» **What the task requires**:
Only the lines below starting at the one containing "ring dip: (365, 255)" and ending at the one containing "thumb tip: (540, 220)" belong in the answer, each copied exactly.

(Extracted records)
__________
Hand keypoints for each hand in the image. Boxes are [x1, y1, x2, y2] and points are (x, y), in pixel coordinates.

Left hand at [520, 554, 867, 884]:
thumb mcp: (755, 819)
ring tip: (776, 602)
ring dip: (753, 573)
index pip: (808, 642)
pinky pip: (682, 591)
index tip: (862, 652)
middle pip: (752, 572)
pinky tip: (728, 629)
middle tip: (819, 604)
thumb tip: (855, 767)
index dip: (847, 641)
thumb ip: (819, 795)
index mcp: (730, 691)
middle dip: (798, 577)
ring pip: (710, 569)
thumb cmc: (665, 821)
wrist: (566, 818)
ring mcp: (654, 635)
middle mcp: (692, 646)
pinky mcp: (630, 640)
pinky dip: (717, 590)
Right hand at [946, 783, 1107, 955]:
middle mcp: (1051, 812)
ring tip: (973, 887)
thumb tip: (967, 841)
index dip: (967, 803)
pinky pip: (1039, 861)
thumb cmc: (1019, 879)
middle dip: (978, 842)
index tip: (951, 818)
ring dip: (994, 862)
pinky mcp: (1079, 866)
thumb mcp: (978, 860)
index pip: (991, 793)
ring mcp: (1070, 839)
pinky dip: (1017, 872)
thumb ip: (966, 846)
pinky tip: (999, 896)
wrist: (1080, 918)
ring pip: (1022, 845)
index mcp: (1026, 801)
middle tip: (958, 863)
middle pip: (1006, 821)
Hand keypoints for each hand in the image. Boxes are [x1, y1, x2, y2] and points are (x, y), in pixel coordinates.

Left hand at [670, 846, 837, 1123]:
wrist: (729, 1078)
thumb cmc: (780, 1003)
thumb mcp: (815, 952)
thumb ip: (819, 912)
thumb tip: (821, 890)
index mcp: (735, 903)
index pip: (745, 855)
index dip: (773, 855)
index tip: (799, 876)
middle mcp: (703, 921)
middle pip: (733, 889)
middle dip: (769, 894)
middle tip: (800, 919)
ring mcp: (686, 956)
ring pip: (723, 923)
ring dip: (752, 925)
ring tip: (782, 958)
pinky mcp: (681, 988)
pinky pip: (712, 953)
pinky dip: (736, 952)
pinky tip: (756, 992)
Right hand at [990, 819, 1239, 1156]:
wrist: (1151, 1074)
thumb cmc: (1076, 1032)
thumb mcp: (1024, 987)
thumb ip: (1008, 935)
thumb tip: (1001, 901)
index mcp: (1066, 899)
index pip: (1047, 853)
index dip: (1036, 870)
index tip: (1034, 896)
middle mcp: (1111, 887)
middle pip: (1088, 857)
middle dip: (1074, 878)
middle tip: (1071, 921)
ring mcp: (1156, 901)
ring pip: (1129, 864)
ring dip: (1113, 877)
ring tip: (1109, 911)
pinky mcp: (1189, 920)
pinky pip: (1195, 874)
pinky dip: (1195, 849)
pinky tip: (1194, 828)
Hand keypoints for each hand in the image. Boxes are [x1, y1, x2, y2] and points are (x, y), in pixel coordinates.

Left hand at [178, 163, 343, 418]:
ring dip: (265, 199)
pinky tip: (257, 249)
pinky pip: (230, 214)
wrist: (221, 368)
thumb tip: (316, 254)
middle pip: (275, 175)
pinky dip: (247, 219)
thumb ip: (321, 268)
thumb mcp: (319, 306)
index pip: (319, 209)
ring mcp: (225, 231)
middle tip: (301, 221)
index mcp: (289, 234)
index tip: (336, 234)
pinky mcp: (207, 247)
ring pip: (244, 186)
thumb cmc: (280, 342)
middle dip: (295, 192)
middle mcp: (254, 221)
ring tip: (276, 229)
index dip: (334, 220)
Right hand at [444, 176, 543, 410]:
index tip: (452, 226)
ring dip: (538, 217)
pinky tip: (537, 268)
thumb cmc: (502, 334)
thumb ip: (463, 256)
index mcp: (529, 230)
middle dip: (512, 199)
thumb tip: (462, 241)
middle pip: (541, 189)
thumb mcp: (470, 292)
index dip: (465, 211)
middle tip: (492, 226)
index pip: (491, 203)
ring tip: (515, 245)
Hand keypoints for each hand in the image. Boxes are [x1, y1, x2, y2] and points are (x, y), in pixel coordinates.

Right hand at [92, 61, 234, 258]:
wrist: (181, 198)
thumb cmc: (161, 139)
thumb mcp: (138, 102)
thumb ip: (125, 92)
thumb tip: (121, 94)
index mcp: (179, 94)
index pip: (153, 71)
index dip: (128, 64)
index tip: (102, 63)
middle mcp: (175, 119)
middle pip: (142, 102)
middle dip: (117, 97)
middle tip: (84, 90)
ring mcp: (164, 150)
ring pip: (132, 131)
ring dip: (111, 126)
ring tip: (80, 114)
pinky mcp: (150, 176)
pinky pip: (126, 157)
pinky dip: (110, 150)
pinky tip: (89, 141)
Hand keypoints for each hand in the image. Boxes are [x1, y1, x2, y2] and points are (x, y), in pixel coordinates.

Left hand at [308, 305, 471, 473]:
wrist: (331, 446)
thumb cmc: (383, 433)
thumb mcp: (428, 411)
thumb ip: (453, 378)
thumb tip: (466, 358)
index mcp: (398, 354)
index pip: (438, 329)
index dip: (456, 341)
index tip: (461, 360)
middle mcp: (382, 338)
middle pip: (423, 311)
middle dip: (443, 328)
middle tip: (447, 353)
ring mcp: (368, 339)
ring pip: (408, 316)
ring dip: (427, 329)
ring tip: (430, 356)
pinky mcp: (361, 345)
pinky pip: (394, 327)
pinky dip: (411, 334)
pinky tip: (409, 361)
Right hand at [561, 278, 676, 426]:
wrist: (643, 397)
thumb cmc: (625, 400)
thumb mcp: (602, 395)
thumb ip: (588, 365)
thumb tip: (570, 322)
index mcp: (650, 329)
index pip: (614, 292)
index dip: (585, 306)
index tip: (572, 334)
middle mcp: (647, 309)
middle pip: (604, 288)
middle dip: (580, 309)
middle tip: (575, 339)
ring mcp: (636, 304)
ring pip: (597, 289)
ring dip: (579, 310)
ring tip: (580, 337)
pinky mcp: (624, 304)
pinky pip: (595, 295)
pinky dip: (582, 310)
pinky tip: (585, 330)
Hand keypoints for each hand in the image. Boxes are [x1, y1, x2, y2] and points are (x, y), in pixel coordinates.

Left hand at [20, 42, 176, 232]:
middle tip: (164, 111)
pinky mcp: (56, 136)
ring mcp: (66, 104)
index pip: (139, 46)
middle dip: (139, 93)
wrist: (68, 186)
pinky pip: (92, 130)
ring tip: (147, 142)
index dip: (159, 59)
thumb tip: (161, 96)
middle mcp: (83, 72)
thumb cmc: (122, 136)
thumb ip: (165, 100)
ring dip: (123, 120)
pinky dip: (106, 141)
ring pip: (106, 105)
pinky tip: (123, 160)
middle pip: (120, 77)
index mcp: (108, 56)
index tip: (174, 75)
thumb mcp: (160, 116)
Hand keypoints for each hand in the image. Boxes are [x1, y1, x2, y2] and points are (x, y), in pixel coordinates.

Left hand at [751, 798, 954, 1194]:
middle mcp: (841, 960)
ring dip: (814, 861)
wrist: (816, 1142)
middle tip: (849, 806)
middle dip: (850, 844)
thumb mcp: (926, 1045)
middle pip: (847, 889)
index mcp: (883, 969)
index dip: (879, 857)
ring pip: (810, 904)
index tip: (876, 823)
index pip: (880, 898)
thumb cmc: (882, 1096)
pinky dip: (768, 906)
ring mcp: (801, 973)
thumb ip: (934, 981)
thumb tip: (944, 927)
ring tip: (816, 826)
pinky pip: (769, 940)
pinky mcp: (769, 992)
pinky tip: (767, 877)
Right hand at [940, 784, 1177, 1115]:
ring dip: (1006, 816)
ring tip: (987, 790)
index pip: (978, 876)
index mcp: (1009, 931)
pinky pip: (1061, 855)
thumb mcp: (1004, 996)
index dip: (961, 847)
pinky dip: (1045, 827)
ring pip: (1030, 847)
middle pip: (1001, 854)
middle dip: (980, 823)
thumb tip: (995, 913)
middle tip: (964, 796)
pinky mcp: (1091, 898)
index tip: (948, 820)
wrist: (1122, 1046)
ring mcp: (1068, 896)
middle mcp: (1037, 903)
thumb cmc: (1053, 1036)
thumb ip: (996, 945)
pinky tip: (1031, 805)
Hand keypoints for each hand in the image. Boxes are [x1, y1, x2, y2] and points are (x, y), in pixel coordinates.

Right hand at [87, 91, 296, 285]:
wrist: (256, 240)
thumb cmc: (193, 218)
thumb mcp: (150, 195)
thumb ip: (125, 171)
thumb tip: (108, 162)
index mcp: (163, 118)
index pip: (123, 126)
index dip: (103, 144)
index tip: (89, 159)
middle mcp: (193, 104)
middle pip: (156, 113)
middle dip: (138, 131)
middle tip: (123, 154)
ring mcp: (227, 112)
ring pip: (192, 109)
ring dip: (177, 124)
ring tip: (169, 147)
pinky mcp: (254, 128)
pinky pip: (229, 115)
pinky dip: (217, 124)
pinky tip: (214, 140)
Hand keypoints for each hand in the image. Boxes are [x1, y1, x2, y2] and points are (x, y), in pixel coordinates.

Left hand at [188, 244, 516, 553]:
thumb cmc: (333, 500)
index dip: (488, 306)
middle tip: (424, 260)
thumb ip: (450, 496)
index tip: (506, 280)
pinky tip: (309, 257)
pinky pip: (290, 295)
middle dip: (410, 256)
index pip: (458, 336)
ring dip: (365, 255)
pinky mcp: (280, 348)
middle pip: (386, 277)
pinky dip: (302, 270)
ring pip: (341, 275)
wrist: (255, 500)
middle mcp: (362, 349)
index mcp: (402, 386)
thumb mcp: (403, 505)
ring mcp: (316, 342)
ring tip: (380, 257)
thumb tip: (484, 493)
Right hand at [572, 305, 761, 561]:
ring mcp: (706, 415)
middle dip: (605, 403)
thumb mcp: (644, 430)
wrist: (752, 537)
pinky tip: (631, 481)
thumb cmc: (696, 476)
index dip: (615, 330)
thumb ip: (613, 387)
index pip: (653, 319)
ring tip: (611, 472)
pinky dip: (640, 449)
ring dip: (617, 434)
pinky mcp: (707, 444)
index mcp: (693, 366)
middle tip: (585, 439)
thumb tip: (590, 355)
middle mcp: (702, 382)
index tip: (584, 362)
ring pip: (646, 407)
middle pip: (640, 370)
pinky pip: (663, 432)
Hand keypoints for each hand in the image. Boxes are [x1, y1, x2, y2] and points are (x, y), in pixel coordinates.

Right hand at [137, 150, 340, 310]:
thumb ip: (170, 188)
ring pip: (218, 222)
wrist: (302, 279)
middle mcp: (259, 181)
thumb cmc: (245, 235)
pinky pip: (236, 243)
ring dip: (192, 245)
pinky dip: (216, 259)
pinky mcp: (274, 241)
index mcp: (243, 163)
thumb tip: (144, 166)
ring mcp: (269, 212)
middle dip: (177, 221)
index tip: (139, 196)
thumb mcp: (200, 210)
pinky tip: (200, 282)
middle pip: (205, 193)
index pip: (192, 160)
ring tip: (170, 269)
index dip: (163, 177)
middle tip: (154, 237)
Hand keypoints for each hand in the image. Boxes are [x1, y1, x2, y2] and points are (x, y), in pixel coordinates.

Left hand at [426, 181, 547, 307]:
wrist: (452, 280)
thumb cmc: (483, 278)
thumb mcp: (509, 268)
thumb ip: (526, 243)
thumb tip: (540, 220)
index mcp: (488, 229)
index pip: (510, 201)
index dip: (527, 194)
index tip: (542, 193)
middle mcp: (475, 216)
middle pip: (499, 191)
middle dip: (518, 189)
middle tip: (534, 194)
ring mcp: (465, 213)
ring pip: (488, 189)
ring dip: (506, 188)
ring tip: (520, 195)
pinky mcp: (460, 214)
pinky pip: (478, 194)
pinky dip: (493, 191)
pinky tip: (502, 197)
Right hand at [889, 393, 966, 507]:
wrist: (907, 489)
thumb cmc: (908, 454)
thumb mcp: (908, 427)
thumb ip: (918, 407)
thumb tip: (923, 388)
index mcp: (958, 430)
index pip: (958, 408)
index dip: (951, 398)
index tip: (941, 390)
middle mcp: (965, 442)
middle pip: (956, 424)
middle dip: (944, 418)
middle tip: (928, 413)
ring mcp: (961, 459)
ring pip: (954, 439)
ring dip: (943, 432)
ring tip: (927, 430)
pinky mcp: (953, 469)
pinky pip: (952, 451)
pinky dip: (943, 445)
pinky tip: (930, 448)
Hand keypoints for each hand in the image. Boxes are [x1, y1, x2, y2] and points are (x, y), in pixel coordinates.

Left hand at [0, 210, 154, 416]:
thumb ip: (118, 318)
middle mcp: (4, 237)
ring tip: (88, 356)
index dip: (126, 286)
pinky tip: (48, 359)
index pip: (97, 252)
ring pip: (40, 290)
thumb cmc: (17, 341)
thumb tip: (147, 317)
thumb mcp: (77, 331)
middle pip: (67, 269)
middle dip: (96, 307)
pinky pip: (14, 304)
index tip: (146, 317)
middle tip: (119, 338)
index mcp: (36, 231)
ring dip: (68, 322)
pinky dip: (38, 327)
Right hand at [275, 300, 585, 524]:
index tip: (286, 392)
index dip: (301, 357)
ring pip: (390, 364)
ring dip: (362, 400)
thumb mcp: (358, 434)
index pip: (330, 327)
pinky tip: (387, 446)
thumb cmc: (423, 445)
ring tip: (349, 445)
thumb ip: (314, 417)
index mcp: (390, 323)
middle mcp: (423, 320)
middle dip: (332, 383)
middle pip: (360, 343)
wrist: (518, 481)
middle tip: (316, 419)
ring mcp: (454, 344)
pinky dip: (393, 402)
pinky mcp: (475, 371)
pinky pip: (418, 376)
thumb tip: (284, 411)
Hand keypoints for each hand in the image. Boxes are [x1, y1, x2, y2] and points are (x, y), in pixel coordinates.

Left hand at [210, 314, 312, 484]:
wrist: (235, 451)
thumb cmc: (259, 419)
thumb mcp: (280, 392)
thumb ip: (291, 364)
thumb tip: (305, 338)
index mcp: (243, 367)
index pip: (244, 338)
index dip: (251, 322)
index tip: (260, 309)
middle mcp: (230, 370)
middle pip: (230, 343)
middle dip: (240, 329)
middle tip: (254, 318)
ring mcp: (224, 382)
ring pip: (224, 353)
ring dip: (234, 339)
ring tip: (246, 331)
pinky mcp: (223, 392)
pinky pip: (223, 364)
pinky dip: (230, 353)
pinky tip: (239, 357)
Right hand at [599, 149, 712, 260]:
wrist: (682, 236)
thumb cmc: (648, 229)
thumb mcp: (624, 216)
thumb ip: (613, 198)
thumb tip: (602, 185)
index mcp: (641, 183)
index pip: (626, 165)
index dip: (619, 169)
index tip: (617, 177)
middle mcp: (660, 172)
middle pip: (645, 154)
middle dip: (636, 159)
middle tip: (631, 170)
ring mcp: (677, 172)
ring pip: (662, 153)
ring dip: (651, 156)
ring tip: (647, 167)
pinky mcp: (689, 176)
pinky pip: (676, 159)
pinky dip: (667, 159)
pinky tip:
__________
» **Solution to this problem**:
ring dip: (365, 255)
pinky mcp: (280, 348)
middle pip: (386, 277)
pinky dip: (302, 270)
ring pip: (341, 275)
wrist: (255, 500)
middle mcp: (362, 349)
index mcp: (402, 386)
thumb mcp: (403, 505)
ring mcp: (316, 342)
ring tip: (380, 257)
thumb tip: (484, 493)
Right hand at [572, 305, 761, 561]:
ring mcp: (706, 415)
middle dip: (605, 403)
thumb mcp: (644, 430)
wrist: (752, 537)
pinky tip: (631, 481)
thumb cmc: (696, 476)
index dip: (615, 330)
thumb ip: (613, 387)
index pip: (653, 319)
ring tip: (611, 472)
pinky dip: (640, 449)
ring dip: (617, 434)
pinky mcp: (707, 444)
index mcp: (693, 366)
middle tip: (585, 439)
thumb tip: (590, 355)
middle mcp: (702, 382)
index tip: (584, 362)
ring pip: (646, 407)
middle pip: (640, 370)
pinky pip: (663, 432)
Hand keypoints for each hand in the image. Boxes are [x1, y1, x2, y2] and points are (x, y), in pixel coordinates.

Right hand at [137, 150, 340, 310]:
thumb ip: (170, 188)
ring pip: (218, 222)
wrist: (302, 279)
middle mcp: (259, 181)
thumb cmc: (245, 235)
pinky pip: (236, 243)
ring dip: (192, 245)
pinky dip: (216, 259)
pinky mcp: (274, 241)
index mcp: (243, 163)
thumb tip: (144, 166)
ring mcp: (269, 212)
middle dip: (177, 221)
index tip: (139, 196)
thumb mcp: (200, 210)
pinky tip: (200, 282)
middle pip: (205, 193)
index pip: (192, 160)
ring tip: (170, 269)
index dip: (163, 177)
middle tip: (154, 237)
Hand keypoints for each hand in the image. Boxes are [x1, y1, x2, y2] and points are (x, y), in pixel coordinates.

Left hand at [426, 181, 547, 307]:
wrist: (452, 280)
thumb cmc: (483, 278)
thumb mcp: (509, 268)
thumb ip: (526, 243)
thumb tip: (540, 220)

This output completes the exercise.